Rush to Deport Protected Immigrants Draws Fire

Hitting the United States with a federal class action, four mothers fleeing violence in Central America say the new administration’s rush to deport their children violates a longstanding settlement.

PHILADELPHIA (CN) – Hitting the United States with a federal class action, four mothers fleeing violence in Central America say the new administration’s rush to deport their children violates a longstanding settlement.

The children in question all successfully petitioned the U.S. Citizenship and Immigration Services last year, in the waning days of the Obama administration, for SIJ status.

Short for special immigrant juvenile, SIJ status was created in 1990 by Congress for foreign-born children who meet certain criteria, such having experienced abuse, neglect or abandonment. The mothers say it allows at-risk minors under the age of 21 “to remain in the United States legally and permanently” while they apply for a green card.

Before they obtained SIJ status, according to their April 17 complaint in Philadelphia, each of the children entered the United States with their mothers in 2015. They were apprehended at the border in Texas but have spent the bulk of their detention at the Berks County Residential Center in Leesport, Pennsylvania.

Citing a 2010 federal settlement in the California case Perez-Olano v. Holder, the children all moved rescind and reopen their removal proceedings.

They received rejection letters this past February. In each case, according to the complaint, Immigrations and Customs Enforcement took the position that Perez-Olano relief “contemplated only removal proceedings, as opposed to the expedited removal proceedings at issue.”

Attorneys for the class, which is led by mom Wendy Amparo Osorio-Martinez, say the rationale is a farce.

“In defiance of common sense, clear congressional intent, applicable case law, and even a mere scintilla of human decency,” the complaint says, “defendants, without justification and or authorization, continue to illegally and indefinitely detain SIJ children up to and until the point at which defendants can ship the children back ‘home’ — places defendants previously determined would not be in the children’s best interest to be returned to.”

Saying their clients need immediate relief from “these abhorrent, illegal practices,” the children are seeking an emergency temporary restraining order.

Two of the children, ages 3 and 4, are from Honduras.
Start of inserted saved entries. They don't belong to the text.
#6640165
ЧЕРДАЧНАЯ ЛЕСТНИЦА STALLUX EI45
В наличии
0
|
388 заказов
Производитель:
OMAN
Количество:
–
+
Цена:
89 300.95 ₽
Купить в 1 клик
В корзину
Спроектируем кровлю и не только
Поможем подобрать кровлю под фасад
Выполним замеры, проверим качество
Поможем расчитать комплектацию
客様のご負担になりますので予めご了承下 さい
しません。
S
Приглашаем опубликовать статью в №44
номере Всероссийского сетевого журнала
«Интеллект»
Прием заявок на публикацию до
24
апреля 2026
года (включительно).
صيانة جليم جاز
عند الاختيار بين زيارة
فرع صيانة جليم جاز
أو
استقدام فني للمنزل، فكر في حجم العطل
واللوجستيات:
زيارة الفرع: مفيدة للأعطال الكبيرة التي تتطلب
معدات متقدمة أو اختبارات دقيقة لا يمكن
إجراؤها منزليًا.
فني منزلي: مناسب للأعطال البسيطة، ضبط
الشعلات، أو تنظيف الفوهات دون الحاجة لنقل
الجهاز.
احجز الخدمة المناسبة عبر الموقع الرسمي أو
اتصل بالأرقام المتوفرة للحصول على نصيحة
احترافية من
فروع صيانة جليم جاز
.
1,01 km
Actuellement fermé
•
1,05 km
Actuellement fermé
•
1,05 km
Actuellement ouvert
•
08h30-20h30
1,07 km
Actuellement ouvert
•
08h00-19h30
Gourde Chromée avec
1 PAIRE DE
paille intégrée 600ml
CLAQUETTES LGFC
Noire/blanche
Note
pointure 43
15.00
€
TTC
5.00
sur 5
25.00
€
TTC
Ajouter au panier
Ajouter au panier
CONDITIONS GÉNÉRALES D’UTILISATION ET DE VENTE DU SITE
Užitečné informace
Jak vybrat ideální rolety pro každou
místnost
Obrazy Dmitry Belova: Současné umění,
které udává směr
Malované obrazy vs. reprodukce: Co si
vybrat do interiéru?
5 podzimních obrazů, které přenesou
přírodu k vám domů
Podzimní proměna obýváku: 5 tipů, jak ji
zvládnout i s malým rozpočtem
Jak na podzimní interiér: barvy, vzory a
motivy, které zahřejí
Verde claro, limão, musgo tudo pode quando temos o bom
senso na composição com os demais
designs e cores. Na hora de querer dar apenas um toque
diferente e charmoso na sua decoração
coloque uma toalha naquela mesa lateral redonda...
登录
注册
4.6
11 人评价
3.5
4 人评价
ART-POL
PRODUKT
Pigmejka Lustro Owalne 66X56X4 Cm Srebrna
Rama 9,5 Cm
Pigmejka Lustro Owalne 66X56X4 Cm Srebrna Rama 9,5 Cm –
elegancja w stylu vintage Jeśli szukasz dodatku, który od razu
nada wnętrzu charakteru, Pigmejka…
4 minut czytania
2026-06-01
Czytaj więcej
The other two, ages 7 and 16, are from El Savador. They say there are thousands in similar predicaments.

The children were among 15,101 applications for SIJ status that Citizenship and Immigration Services approved last year. Another 594 applications were denied, terminated, or withdrawn.

“At last count, 8,674 applications were still awaiting a decision,” the complaint says, noting that there were 5,377 applications for SIJ status in the first quarter of 2017. Of these, 4,436 were approved and 193 were denied, terminated or withdrawn.

The class is represented by Michael Edelman at Pepper Hamilton. Neither Edelman, nor representatives from ICE and Homeland Security, have returned a request for comment.